— Collected data entries —
□ □ □ □ □

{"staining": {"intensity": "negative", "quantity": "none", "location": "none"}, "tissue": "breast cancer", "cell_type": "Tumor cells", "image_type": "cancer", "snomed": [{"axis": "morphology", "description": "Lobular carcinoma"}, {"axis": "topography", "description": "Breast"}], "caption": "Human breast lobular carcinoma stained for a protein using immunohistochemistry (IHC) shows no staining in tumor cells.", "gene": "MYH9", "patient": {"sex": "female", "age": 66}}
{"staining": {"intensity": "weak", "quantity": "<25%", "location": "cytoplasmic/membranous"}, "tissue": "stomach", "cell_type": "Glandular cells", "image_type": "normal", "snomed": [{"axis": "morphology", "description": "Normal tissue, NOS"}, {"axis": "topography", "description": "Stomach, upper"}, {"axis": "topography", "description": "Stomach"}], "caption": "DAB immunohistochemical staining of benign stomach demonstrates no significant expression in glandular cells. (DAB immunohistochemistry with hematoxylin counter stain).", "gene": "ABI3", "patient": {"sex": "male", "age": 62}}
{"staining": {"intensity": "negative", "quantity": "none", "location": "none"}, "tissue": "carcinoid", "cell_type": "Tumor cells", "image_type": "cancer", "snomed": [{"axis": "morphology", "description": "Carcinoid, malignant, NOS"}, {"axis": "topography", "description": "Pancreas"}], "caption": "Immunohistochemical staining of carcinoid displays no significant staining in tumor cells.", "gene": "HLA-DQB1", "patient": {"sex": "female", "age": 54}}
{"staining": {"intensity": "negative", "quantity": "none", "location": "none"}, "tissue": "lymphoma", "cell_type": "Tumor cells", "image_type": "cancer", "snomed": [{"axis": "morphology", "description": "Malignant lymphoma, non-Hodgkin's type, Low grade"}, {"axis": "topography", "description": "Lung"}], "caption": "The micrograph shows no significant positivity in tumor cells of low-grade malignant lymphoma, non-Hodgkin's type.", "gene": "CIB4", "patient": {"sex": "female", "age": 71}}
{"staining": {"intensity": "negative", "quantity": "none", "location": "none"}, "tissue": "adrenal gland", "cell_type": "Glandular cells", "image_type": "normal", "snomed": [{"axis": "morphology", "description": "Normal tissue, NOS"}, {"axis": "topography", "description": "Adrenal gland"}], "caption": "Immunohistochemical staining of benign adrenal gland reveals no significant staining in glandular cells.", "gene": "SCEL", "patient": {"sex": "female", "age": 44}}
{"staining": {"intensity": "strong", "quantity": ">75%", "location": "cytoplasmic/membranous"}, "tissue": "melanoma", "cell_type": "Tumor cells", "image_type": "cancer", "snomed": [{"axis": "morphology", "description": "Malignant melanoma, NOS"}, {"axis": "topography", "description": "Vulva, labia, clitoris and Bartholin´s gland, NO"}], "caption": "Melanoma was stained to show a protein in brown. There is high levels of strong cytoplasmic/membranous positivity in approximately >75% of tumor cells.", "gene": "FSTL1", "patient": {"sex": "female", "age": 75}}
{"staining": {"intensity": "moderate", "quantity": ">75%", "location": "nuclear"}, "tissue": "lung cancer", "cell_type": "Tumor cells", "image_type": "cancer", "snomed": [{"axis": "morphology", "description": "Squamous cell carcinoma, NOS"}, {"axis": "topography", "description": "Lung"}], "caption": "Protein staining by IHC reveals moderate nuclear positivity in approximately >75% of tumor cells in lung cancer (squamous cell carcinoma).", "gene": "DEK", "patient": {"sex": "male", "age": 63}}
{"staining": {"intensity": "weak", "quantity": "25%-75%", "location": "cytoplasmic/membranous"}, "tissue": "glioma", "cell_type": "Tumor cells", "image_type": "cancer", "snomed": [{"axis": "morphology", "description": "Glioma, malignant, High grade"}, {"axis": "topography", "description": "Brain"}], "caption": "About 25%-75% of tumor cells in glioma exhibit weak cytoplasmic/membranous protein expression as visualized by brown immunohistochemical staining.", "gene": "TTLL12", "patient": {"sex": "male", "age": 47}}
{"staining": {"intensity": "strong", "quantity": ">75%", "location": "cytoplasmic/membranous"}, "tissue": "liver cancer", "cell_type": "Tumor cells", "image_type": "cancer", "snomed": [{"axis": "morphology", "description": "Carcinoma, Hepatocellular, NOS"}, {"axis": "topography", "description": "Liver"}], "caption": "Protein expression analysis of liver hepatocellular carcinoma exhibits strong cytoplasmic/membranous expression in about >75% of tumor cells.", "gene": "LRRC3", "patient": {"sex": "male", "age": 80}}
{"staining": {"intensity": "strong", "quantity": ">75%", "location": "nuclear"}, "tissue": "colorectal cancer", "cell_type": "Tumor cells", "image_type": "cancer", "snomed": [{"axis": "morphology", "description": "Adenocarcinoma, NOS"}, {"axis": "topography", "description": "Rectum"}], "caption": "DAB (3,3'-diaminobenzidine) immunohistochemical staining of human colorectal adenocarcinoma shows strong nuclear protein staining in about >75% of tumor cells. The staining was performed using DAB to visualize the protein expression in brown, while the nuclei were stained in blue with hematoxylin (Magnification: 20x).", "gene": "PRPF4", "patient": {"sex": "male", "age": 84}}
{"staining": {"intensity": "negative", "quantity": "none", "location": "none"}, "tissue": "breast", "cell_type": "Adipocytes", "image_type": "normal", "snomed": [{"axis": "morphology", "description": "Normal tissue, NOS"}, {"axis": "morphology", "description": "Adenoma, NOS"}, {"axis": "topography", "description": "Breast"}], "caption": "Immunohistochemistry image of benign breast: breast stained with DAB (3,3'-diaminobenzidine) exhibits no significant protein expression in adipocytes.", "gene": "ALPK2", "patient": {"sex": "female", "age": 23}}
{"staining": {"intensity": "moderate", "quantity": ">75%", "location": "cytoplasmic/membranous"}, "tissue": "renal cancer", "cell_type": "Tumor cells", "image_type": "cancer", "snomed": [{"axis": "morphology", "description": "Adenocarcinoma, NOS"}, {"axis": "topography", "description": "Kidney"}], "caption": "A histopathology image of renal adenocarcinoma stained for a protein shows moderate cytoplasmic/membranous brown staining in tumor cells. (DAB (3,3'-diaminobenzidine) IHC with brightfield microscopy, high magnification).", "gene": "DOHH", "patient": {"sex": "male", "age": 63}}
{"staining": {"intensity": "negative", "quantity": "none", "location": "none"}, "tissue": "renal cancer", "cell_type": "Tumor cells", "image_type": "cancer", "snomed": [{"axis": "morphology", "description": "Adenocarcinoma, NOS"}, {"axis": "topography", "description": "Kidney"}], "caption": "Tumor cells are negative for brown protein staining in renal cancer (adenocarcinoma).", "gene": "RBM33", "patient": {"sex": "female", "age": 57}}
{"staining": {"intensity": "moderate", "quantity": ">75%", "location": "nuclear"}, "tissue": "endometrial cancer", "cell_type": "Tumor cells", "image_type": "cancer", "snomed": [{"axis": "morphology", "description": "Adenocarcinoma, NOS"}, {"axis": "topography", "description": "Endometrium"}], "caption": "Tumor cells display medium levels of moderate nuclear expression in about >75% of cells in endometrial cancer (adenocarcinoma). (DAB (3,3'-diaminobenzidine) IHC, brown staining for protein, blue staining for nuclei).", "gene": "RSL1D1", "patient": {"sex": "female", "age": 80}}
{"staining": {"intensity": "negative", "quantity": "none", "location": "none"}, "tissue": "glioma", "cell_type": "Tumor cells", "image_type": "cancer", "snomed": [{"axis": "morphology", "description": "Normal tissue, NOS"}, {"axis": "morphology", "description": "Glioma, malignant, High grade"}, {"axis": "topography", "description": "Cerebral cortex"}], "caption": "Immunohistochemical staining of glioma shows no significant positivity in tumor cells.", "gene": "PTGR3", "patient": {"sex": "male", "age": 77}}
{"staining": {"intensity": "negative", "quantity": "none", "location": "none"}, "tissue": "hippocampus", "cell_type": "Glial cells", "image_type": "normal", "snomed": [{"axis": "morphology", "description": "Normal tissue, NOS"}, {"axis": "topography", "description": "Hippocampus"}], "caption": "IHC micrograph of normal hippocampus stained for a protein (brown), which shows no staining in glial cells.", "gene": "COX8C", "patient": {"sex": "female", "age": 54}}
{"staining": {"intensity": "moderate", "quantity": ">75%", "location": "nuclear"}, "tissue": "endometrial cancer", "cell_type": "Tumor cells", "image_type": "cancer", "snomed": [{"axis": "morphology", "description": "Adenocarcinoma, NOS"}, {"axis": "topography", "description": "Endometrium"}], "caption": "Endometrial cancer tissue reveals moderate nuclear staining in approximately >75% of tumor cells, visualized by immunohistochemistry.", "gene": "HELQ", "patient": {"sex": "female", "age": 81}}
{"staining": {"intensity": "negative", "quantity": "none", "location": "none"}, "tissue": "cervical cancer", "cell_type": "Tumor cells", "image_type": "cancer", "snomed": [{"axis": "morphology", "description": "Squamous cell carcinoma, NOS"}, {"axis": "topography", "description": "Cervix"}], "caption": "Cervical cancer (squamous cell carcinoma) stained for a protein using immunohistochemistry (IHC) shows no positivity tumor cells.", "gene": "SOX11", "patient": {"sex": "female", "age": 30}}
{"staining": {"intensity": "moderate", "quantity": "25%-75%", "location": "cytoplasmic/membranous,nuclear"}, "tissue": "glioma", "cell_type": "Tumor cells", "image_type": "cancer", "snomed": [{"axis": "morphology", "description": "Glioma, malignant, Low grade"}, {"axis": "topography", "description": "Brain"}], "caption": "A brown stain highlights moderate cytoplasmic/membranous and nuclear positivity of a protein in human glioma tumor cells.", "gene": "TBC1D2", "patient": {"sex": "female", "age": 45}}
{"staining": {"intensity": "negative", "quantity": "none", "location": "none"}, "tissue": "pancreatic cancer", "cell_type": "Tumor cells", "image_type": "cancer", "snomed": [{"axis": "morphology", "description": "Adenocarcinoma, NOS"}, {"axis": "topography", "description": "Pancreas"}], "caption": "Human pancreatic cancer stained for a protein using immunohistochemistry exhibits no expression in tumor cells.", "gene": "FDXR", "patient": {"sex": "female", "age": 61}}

□ □ □ □ □

Please print exactly what appears from the first line of the data through the line with "staining of carcinoid", including both of those lines and nothing past them.

— RESPONSE AREA —
{"staining": {"intensity": "negative", "quantity": "none", "location": "none"}, "tissue": "breast cancer", "cell_type": "Tumor cells", "image_type": "cancer", "snomed": [{"axis": "morphology", "description": "Lobular carcinoma"}, {"axis": "topography", "description": "Breast"}], "caption": "Human breast lobular carcinoma stained for a protein using immunohistochemistry (IHC) shows no staining in tumor cells.", "gene": "MYH9", "patient": {"sex": "female", "age": 66}}
{"staining": {"intensity": "weak", "quantity": "<25%", "location": "cytoplasmic/membranous"}, "tissue": "stomach", "cell_type": "Glandular cells", "image_type": "normal", "snomed": [{"axis": "morphology", "description": "Normal tissue, NOS"}, {"axis": "topography", "description": "Stomach, upper"}, {"axis": "topography", "description": "Stomach"}], "caption": "DAB immunohistochemical staining of benign stomach demonstrates no significant expression in glandular cells. (DAB immunohistochemistry with hematoxylin counter stain).", "gene": "ABI3", "patient": {"sex": "male", "age": 62}}
{"staining": {"intensity": "negative", "quantity": "none", "location": "none"}, "tissue": "carcinoid", "cell_type": "Tumor cells", "image_type": "cancer", "snomed": [{"axis": "morphology", "description": "Carcinoid, malignant, NOS"}, {"axis": "topography", "description": "Pancreas"}], "caption": "Immunohistochemical staining of carcinoid displays no significant staining in tumor cells.", "gene": "HLA-DQB1", "patient": {"sex": "female", "age": 54}}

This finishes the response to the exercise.